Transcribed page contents
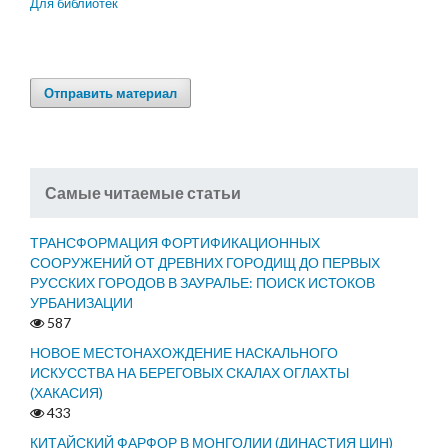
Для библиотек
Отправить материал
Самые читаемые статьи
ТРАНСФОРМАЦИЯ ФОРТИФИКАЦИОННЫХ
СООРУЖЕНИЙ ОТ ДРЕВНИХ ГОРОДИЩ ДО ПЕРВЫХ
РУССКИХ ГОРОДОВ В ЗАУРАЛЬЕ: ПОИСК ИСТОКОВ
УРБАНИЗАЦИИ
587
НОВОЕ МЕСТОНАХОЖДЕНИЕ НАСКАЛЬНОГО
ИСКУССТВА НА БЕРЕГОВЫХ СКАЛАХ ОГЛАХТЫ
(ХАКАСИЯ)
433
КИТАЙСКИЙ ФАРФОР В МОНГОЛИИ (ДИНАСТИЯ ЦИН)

...

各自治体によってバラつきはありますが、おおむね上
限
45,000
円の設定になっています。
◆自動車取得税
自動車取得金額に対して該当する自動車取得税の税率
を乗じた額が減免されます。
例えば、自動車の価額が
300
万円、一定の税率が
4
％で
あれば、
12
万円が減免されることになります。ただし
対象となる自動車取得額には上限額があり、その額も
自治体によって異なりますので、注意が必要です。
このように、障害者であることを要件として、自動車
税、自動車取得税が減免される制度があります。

## WHAT TO DO
An exact, complete copy of the lines above from the one with "このように、障害者であることを要件として、自動車" through the one with "税、自動車取得税が減免される制度があります。" is the whole answer.

## EXPECTED OUTPUT
このように、障害者であることを要件として、自動車
税、自動車取得税が減免される制度があります。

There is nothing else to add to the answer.